*** Opening of INPUT FOR THIS TASK ***

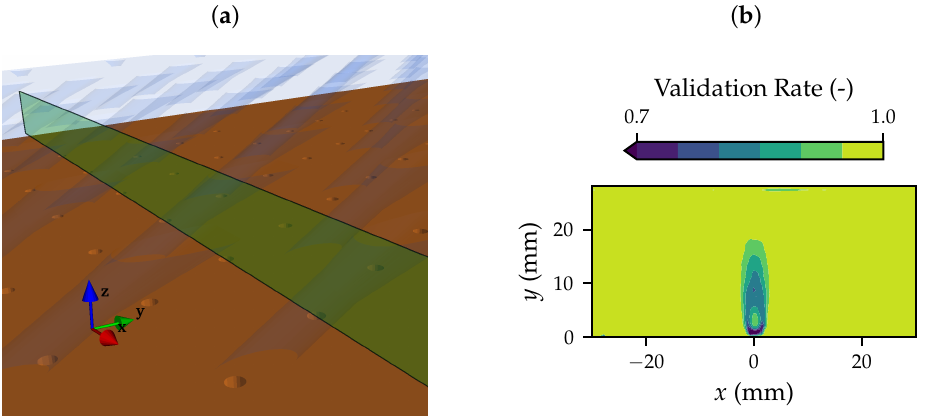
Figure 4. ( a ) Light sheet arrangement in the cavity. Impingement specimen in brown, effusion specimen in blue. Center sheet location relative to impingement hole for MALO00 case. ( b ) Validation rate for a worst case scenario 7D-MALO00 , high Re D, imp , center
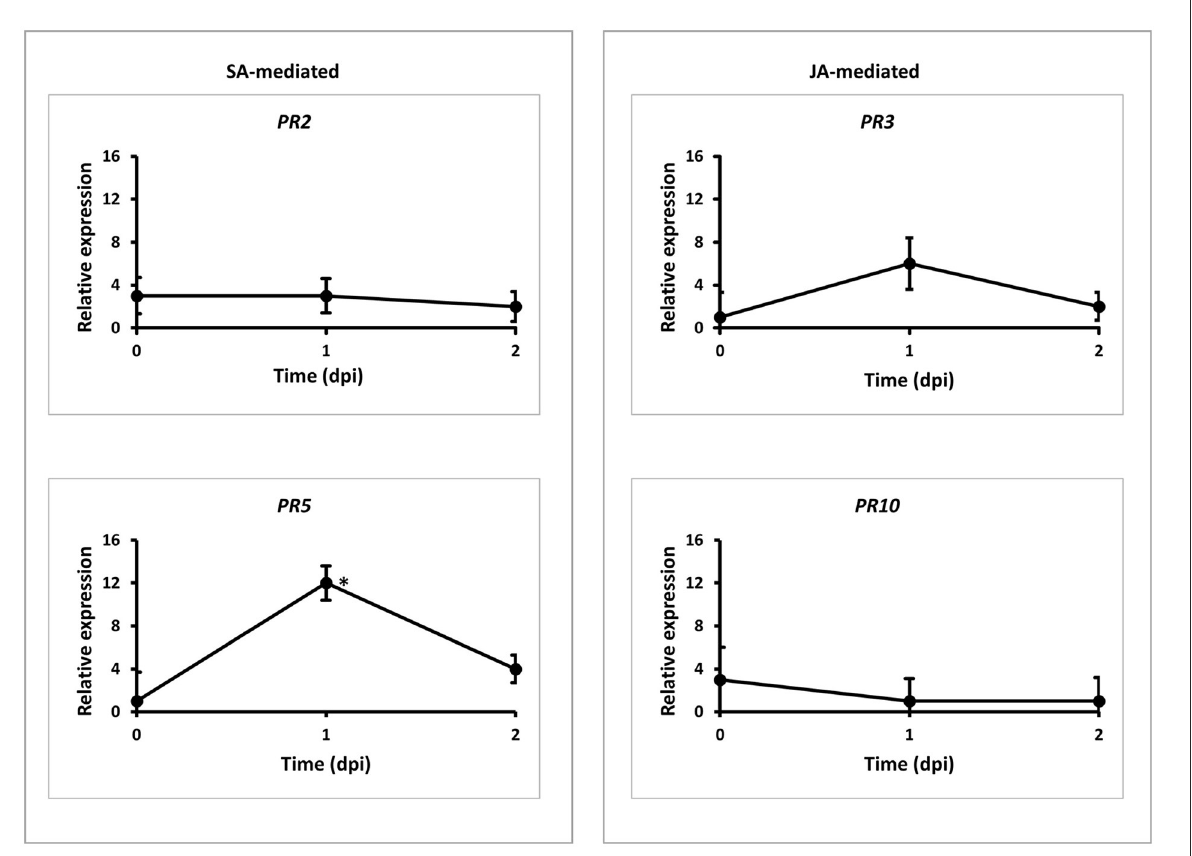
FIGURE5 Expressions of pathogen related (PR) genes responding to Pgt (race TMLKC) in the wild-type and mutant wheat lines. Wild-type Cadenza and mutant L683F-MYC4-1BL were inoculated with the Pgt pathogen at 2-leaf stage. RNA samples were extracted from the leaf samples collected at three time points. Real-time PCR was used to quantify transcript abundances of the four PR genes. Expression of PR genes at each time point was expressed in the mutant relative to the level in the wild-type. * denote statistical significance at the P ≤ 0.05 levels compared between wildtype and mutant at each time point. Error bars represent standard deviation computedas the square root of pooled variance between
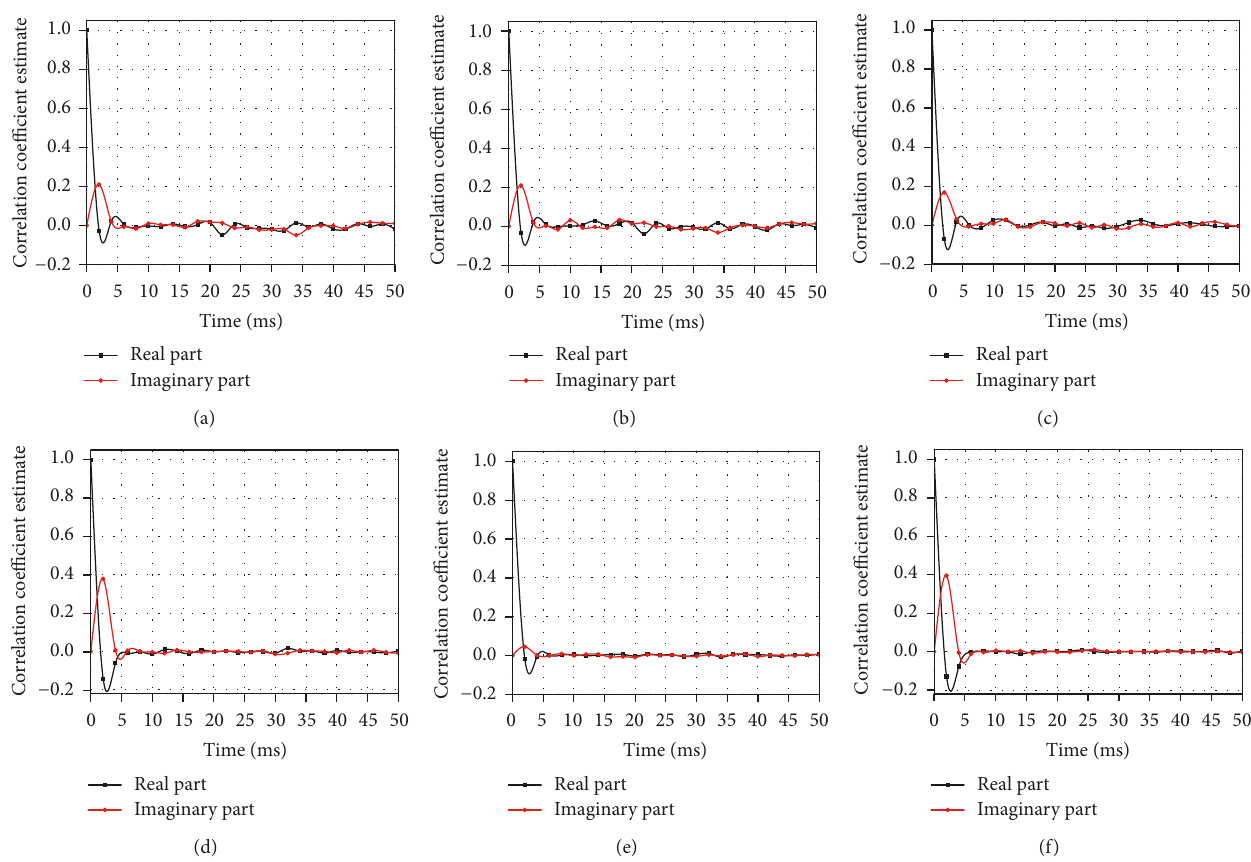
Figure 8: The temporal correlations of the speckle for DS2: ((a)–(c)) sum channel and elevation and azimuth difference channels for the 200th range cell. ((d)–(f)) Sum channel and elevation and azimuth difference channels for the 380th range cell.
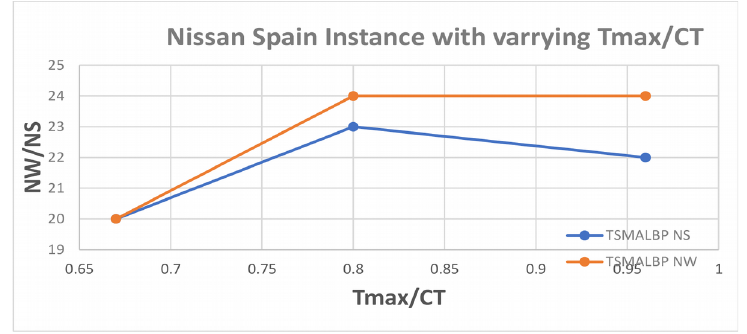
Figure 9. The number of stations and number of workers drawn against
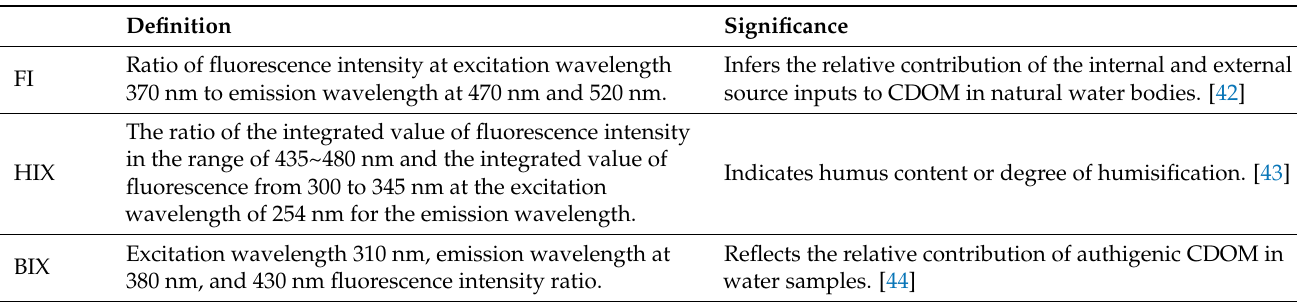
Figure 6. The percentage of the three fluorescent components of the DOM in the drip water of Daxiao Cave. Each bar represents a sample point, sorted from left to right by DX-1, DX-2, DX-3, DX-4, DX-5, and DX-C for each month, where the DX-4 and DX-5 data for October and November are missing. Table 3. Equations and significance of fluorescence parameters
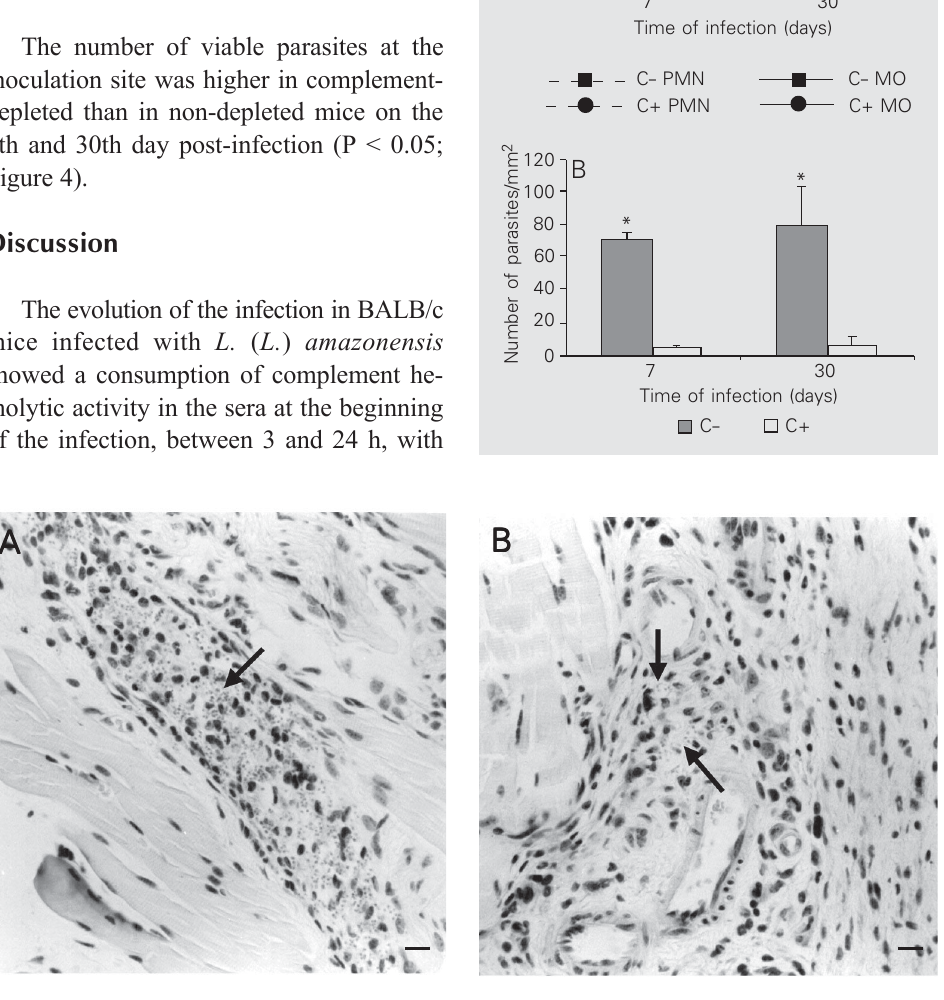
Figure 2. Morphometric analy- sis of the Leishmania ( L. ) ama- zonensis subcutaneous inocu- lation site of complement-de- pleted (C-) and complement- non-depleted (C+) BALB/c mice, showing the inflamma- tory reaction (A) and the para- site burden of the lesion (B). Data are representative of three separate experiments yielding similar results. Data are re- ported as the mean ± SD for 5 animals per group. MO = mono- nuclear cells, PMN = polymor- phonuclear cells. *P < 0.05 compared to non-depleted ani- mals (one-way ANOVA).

*** Close of INPUT FOR THIS TASK ***
*** Opening of INPUT FOR THIS TASK ***

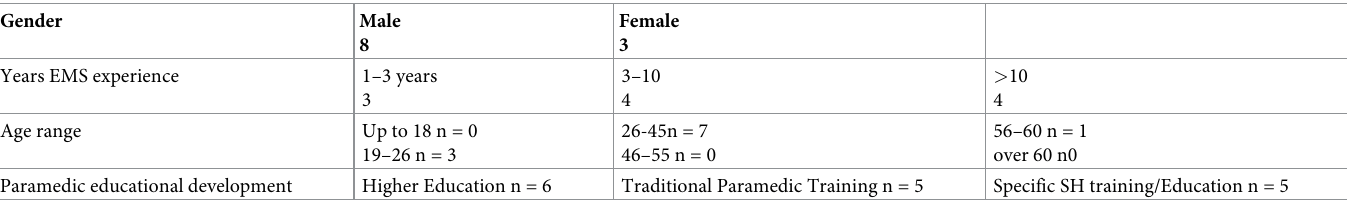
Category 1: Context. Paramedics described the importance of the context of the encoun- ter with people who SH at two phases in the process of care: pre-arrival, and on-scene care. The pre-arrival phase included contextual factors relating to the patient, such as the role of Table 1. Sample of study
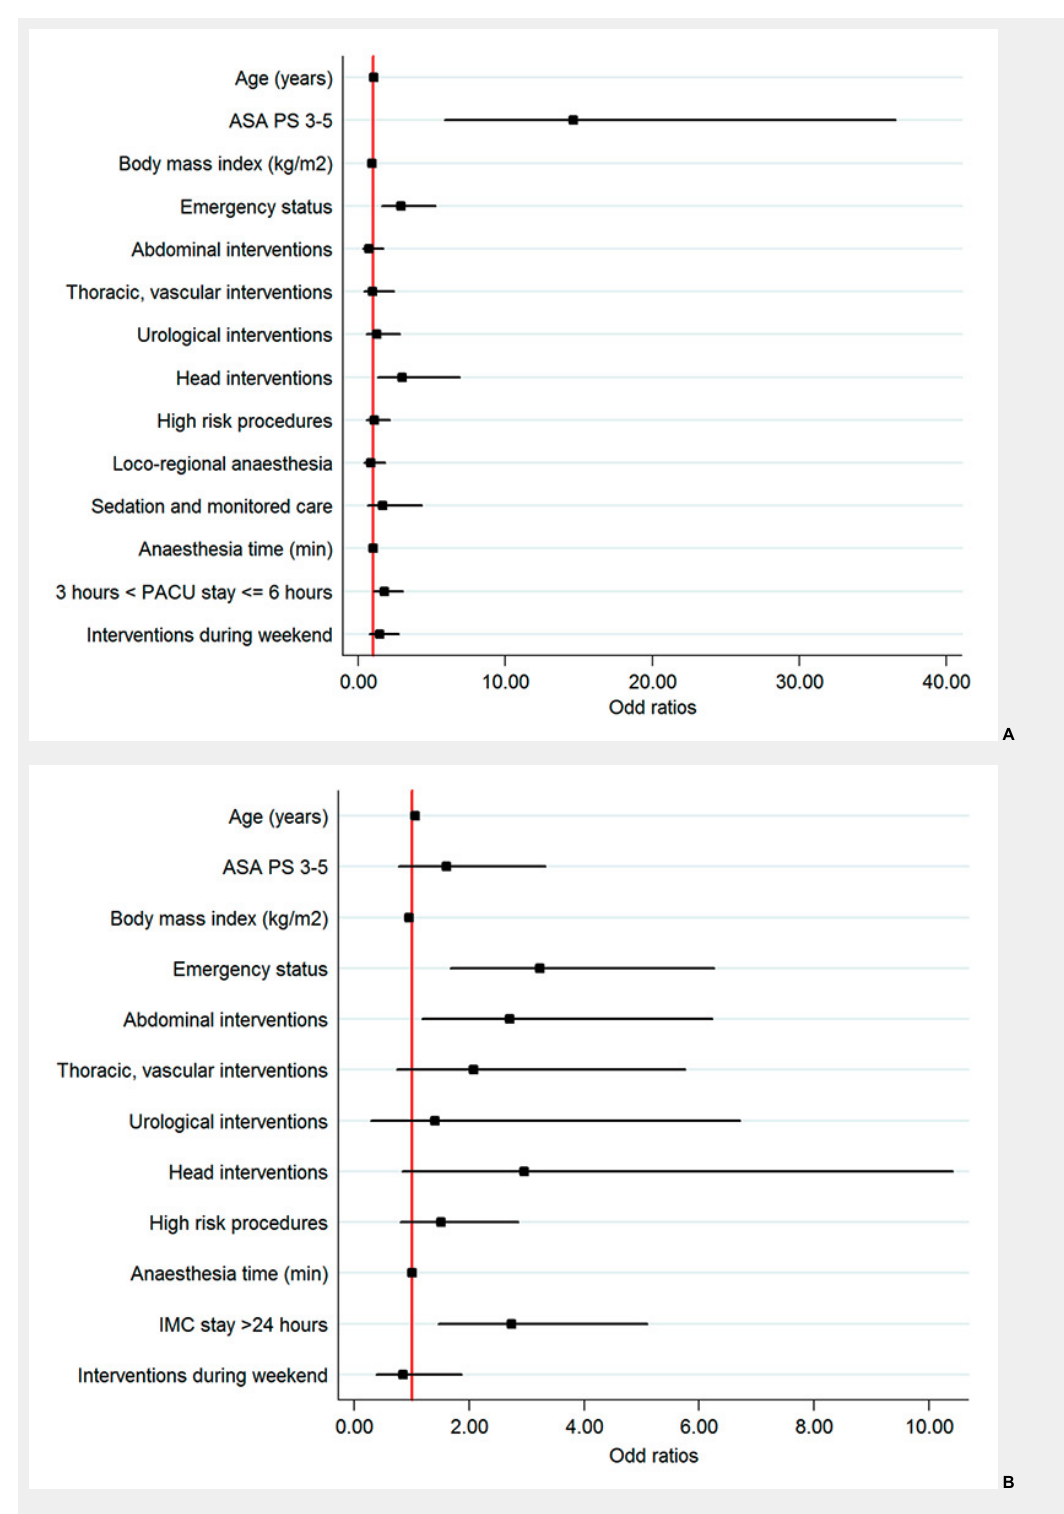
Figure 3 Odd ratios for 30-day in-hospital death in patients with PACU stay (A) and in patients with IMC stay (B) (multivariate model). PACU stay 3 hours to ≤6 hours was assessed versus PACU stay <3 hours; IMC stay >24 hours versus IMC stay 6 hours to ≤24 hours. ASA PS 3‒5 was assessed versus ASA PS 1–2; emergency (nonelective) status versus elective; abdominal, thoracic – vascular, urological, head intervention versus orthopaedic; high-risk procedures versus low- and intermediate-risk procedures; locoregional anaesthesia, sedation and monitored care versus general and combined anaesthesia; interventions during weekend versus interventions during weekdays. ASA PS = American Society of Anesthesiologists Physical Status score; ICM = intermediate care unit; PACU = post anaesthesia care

*** Close of INPUT FOR THIS TASK ***

▸ **TASK**
Reproduce the data above exactly, but only from the line containing "Figure 8: The" through the line containing "Figure 9. The". Omit all pictures.

▸ **RESULT OF THIS TASK**
Figure 8: The temporal correlations of the speckle for DS2: ((a)–(c)) sum channel and elevation and azimuth difference channels for the 200th range cell. ((d)–(f)) Sum channel and elevation and azimuth difference channels for the 380th range cell.
Figure 9. The number of stations and number of workers drawn against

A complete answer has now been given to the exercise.